Article 341 of Regulation 74, promulgated by the Treasury Department in connection with section 43, provides: “The terms ‘paid or incurred’ and ‘paid or accrued’ will be construed according to the method of accounting upon the basis of which the net income is computed by the taxpayer. (See section 48 (c), 26 U.S. C.A. § 48 (c) and note.) The deductions and credits provided for in Title I must be taken for the taxable year in which ‘paid or accrued’ or ‘paid or incurred,’ unless in order clearly to reflect the income such deductions or credits should be taken as of a different period. If a taxpayer desires to claim a deduction or a credit as of a period other than the period in which it was ‘paid or accrued’ or ‘paid or incurred,’ he shall attach to his return a statement setting forth his request for consideration of the case by the Commissioner together with a complete statement of the facts upon' which he relies. However, in his income tax return he shall take the deduction or credit only for the taxable period in which it was actually ‘paid or incurred,’ or ‘paid or accrued,’ as the case may be. Upon the audit of the return, the Commissioner will decide whether the case is within the exception provided by the Act, and the taxpayer will be advised as to the period for which the deduction or credit is properly allowable.”
In my view, this regulation is reasonable and should be upheld. Universal Battery Co. v. United States, 281 U.S. 580, 50 S.Ct. 422, 74 L.Ed. 1051. Taxing statutes and regulations should be applied to the facts in accordance with their expressed terms. I cannot agree that the supposed equities . of a particular case should be applied to vary the plain terms of a statute or of a reasonable regulation.

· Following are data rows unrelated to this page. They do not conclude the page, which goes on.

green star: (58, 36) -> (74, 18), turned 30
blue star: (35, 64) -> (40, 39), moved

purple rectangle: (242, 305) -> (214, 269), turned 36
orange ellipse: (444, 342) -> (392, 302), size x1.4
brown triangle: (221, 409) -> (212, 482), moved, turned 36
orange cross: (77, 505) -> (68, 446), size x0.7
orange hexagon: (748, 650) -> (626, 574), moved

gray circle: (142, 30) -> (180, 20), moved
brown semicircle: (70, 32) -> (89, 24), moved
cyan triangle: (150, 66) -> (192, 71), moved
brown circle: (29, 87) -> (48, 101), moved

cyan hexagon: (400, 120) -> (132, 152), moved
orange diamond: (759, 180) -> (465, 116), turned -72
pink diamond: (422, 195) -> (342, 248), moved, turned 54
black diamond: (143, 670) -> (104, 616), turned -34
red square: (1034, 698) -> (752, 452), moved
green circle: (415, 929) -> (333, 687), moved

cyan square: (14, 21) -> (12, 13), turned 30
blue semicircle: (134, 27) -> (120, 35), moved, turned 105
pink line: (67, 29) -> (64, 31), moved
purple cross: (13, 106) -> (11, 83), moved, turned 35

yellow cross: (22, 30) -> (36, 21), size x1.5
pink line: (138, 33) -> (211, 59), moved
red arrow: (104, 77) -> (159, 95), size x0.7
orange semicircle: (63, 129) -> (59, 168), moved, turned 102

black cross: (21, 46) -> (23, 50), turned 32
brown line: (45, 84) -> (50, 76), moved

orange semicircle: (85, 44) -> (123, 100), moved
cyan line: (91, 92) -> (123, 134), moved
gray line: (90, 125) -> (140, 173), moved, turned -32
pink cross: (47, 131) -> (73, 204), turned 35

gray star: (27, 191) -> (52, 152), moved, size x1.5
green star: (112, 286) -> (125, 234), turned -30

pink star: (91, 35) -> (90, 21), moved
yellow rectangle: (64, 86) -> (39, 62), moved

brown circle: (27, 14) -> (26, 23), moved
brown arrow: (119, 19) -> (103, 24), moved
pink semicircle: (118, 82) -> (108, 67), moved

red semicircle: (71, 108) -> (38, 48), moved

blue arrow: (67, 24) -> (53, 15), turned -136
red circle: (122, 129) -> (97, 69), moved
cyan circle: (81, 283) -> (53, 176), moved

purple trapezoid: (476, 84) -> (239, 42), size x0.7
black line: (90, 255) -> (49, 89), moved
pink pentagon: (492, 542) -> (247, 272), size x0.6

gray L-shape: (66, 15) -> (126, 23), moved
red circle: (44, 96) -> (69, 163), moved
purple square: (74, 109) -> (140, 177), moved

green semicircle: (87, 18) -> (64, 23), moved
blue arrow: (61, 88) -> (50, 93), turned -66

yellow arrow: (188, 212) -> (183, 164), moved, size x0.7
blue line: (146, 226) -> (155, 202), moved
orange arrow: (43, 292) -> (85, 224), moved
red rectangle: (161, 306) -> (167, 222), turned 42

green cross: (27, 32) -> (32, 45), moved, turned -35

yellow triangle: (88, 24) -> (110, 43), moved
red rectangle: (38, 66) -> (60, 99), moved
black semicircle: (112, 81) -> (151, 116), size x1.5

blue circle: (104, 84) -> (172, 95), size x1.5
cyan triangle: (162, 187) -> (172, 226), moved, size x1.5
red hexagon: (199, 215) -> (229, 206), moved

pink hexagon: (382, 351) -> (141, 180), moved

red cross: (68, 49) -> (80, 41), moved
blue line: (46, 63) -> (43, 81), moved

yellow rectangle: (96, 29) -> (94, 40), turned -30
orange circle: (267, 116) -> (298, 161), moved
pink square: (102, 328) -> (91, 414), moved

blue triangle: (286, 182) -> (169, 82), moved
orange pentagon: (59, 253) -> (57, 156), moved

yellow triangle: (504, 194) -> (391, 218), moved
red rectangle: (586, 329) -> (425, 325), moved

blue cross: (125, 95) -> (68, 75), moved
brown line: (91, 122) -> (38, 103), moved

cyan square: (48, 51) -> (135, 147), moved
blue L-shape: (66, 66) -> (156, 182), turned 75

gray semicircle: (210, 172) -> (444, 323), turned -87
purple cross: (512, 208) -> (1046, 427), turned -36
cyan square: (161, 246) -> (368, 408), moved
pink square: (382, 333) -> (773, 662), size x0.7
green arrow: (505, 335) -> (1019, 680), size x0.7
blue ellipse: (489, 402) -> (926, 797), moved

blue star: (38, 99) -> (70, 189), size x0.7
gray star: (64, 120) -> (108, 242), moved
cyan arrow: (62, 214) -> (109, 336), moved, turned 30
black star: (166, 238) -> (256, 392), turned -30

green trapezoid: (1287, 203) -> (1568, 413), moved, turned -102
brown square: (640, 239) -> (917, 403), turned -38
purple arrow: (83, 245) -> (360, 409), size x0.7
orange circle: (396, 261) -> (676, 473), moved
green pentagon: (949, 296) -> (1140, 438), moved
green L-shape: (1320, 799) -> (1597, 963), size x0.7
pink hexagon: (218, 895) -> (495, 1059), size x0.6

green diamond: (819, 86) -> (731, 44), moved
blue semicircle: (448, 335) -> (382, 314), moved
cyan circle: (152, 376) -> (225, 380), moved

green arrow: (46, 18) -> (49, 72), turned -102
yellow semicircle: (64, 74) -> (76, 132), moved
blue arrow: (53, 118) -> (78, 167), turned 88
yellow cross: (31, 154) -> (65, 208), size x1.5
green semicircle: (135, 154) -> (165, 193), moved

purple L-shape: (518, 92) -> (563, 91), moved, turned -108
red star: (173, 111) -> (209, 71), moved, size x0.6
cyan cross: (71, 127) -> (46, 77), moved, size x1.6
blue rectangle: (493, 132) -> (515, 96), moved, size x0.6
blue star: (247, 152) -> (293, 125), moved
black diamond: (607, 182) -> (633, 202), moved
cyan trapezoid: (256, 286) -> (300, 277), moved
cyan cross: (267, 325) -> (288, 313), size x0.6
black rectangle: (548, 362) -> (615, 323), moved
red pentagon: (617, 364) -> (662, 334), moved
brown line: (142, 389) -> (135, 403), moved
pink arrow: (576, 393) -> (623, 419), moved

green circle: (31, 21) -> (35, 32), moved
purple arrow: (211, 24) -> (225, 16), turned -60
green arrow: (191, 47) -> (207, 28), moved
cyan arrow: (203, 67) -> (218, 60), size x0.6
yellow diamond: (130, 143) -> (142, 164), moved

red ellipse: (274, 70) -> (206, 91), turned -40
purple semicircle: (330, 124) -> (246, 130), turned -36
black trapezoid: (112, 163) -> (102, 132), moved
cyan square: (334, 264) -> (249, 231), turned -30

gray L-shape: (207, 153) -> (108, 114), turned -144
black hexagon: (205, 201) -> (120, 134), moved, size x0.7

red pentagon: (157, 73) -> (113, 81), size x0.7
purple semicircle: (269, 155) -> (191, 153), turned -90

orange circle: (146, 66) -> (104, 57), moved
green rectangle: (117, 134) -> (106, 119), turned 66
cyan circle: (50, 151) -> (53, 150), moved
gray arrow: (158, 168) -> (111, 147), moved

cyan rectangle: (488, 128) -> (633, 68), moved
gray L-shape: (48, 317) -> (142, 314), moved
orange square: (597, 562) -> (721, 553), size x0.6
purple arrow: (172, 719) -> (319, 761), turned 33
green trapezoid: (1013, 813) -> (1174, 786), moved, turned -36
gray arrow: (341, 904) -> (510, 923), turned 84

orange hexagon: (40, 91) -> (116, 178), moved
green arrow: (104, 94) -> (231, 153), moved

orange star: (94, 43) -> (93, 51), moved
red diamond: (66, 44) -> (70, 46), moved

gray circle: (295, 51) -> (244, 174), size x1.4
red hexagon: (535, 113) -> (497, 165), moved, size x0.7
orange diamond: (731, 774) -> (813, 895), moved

In United States v. Mitchell, 271 U.S. 9, 46 S.Ct. 418, 419, 70 L.Ed. 799, the Supreme Court, construing the Revenue Act of 1918 (40 Stat. 1057), held that a taxpayer who kept his books on the cash receipts and disbursements basis was not entitled to deduct from his 1919 gross income an estate tax which accrued during 1919 but was not actually paid until 1920. The language of the Supreme Court is especially apt: “The return shows that it was made on the basis of income actually received in 1919. This indicates that the accounts were kept on the basis of actual receipts and disbursements, and there is nothing in the record to show that any other method was employed. The burden is on the executors to establish the invalidity of the tax. United States v. Anderson, supra [269 U.S. 422, 46 S.Ct. 131, 70 L.Ed. 347], They have not shown that their books were kept on the accrual basis. Assuming, as we must, that the accounts of the estate were kept on the basis of actual receipts and disbursements, the executors were required to make return on that basis. Notwithstanding the option given taxpayers, it is the purpose of the Act to require returns that clearly reflect taxable income. That purpose will not be accomplished unless income received and deductible disbursements made are treated consistently. It was not the purpose of the Act to permit gross income actually received to be diminished by taxes or other deductible items disbursed in a later year, even if accrued in the taxable year. It is a reasonable construction of the law that the same method be applied to both sides of the account.”
In the instant case, the Commissioner acted in accordance with the regulations which he was authorized by statute to make. I am not persuaded that the book entries as to payments to the guardians should be construed as though they had been made within the taxable period, when such is not the fact. I have been unable to discover any authority for holding that a liability accruing during a taxable period to a taxpayer reporting on the cash receipts and disbursements basis, but not actually paid by him during that period, may be deducted as of the time when it accrued.
I think that the order of redetermination of the Board of Tax Appeals should be reversed.